A small, icy, pragmatic voice inside her head whispered,
To hell with his motives. Make him prove he means it.
“I want to look over the contract,” she said.
“Fine,” he said. “Look it over. Take your time. Take all day. I’m staying over. Meet me tonight for a business supper. We’ll talk about it.”
“A business supper?” she echoed.
There was no so-called fine dining left in Halesboro; all such restaurants had closed. And she didn’t intend to go out of town with him. He unsettled her too much. She wanted to be on her own turf.
Again, he seemed to know her thoughts. “I saw that The Groove Café’s still open. Does Otis still run it?”
“Otis died ten years ago. His son runs it.”
“Do they still make that hamburger steak with fried onions and hash browns?”
“Yes,” she said. The menu hadn’t changed in almost thirty years. Nor had the décor. It was the Eatery That Time Forgot.
“Then let’s eat there. It’ll almost be like old times.”

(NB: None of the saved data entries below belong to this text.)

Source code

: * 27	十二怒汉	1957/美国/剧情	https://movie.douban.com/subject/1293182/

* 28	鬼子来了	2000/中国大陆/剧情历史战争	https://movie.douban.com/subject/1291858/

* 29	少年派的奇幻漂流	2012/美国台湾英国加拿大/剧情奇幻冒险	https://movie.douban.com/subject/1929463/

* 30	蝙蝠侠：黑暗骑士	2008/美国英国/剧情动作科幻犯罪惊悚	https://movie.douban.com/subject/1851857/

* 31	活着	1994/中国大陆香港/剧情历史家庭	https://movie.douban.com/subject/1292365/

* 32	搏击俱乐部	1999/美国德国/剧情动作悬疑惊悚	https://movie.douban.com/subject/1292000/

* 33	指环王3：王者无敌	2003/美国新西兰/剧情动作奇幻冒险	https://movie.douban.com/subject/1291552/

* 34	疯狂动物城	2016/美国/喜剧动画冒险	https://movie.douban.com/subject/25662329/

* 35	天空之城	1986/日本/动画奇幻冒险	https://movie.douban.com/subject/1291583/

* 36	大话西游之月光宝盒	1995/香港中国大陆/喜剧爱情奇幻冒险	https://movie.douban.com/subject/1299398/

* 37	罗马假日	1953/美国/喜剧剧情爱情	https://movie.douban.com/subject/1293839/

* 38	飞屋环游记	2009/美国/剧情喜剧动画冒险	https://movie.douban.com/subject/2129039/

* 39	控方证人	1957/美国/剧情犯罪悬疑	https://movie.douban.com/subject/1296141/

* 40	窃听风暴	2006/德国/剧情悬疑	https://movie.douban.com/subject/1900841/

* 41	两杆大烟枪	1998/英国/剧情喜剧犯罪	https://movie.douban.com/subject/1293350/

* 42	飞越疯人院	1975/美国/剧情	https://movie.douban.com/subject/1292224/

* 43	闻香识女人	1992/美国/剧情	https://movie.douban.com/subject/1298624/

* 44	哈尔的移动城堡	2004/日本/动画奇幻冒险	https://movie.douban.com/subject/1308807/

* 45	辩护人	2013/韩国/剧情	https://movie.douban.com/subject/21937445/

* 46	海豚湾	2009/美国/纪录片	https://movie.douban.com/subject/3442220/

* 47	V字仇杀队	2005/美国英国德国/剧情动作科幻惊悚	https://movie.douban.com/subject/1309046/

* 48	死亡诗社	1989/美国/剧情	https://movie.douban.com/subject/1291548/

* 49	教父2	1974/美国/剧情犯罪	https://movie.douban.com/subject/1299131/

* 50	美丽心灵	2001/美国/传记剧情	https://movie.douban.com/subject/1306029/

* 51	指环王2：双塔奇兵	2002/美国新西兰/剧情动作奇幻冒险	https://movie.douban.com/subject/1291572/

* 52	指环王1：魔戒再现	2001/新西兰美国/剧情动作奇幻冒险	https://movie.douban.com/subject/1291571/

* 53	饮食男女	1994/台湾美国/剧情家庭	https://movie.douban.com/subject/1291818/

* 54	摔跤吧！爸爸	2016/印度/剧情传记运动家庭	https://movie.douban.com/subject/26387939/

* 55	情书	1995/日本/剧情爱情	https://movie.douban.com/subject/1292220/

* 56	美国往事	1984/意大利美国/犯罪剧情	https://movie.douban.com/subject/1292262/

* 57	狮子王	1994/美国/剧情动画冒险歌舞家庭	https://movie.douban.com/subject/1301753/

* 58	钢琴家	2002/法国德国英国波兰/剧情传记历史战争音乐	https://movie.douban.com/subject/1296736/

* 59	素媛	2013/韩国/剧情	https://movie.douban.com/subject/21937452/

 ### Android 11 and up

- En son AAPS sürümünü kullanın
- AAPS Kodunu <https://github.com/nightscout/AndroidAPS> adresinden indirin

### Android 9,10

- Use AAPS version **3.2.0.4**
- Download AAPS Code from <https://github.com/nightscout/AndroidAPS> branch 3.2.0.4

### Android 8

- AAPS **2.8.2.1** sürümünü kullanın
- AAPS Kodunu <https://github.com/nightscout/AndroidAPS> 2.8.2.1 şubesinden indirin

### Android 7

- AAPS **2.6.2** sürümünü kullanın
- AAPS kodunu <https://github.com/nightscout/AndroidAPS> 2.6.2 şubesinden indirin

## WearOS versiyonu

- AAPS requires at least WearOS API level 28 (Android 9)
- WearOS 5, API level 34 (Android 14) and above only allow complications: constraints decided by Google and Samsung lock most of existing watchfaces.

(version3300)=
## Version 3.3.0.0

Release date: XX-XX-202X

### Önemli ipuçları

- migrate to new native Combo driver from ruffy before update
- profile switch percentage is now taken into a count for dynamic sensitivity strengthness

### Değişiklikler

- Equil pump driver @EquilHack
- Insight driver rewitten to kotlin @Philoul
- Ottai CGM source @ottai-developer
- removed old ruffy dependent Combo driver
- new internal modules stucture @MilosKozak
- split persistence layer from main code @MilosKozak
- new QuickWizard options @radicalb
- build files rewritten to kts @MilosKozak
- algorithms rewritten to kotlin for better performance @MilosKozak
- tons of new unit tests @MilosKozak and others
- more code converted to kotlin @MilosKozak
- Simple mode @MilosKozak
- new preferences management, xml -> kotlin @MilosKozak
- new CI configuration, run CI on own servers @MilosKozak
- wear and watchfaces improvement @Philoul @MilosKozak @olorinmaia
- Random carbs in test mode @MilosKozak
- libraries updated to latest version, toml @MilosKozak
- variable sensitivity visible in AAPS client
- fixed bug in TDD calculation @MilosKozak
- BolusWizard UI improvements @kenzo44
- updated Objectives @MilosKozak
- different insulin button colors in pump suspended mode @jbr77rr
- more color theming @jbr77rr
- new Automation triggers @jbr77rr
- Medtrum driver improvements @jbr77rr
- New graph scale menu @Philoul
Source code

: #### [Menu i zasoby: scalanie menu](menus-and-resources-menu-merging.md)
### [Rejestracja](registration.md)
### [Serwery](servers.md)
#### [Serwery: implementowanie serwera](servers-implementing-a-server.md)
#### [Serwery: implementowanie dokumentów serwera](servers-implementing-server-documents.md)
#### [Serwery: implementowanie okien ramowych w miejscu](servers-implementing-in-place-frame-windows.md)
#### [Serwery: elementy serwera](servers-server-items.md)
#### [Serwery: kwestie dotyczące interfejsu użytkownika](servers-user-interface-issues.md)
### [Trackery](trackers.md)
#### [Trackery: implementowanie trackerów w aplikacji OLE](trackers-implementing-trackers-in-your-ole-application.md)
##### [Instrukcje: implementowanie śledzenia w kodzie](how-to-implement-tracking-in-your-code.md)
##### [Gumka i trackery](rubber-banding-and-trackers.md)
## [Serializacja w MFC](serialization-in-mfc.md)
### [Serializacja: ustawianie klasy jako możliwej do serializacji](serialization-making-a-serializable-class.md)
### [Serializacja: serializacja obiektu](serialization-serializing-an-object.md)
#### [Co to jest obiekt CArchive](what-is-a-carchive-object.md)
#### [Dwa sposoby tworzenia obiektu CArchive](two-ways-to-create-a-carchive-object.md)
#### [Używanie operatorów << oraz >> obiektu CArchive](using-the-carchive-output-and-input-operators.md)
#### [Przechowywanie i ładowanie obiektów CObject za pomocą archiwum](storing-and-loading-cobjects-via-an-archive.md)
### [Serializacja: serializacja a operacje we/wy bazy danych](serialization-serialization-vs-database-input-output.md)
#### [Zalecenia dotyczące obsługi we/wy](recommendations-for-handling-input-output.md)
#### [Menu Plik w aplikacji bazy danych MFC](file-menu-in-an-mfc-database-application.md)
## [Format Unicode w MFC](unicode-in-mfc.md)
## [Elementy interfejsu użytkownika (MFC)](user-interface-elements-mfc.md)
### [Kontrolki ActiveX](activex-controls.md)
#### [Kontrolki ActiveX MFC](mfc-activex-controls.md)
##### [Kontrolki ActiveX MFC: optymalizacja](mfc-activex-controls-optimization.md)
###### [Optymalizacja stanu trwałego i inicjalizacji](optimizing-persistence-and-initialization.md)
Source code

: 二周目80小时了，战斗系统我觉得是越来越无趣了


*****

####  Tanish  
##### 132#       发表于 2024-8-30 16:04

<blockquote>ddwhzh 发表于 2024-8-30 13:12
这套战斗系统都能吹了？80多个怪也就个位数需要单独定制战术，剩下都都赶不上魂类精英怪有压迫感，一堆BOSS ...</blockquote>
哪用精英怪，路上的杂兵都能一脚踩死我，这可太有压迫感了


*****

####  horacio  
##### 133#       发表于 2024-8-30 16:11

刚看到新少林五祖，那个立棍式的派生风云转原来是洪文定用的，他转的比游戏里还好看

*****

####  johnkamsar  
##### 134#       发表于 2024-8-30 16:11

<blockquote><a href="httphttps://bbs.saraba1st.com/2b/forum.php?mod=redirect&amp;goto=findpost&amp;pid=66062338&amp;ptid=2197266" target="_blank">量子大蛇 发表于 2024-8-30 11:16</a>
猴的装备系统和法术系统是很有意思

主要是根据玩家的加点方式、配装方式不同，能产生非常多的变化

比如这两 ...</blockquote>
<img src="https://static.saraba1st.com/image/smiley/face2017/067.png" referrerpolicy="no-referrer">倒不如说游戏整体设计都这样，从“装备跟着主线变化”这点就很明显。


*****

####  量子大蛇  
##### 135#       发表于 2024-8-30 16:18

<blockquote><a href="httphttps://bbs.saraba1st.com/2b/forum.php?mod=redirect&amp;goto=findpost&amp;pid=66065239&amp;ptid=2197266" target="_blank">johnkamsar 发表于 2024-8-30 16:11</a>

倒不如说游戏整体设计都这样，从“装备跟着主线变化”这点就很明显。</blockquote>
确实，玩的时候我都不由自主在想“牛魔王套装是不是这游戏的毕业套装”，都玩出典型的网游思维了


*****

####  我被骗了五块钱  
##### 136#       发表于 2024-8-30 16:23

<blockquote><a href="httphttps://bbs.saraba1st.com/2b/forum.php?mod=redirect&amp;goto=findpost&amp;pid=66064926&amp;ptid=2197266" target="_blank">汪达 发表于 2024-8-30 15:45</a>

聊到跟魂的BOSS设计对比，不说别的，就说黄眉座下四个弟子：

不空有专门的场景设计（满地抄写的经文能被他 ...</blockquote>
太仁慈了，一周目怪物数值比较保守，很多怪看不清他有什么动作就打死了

She couldn’t help flinching. She and her friends used to buy cheeseburgers and malts there on their nights out. They’d linger and giggle and use half a bottle of ketchup on their French fries. The most popular boys would seek them out and linger with them.
Kane had been in the kitchen, washing ketchup off the plates and the lipstick prints off the glasses. But he gave her that mysterious half smile of amusement.
“Should I pick you up? What time?” he asked.
“I’ll meet you there,” she said crisply. “How about five o’clock?”
Five o’clock was too early for most diners. She wasn’t looking forward to having people stare at them. And stare
they would, even if nobody recognized Kane at first. And when they did recognize him, they’d stare like the very devil. All of them.
S
HE OFFERED
to show him around the speedway, but he asked if Clyde was still there. He remembered Clyde, had worked with him and would like to see him again; where could he find the older man? She called Clyde, her throat tight, and told him Kane Ledger was here and wanted to be shown around. “Yes,” she said uncomfortably. “
That
Kane Ledger. I’ll send him to you.”
She closed her phone. “He’s out by the scoreboard,” she told Kane.
“Fine. You want me to keep quiet about the offer?” Kane asked, standing by the door.
“Please. He’ll know soon enough,” she said and sighed. If the offer was for the asking price, she’d have no choice but to take it. Then the bank would know, the title company would know, her whole staff would know and the news would be all over town in minutes.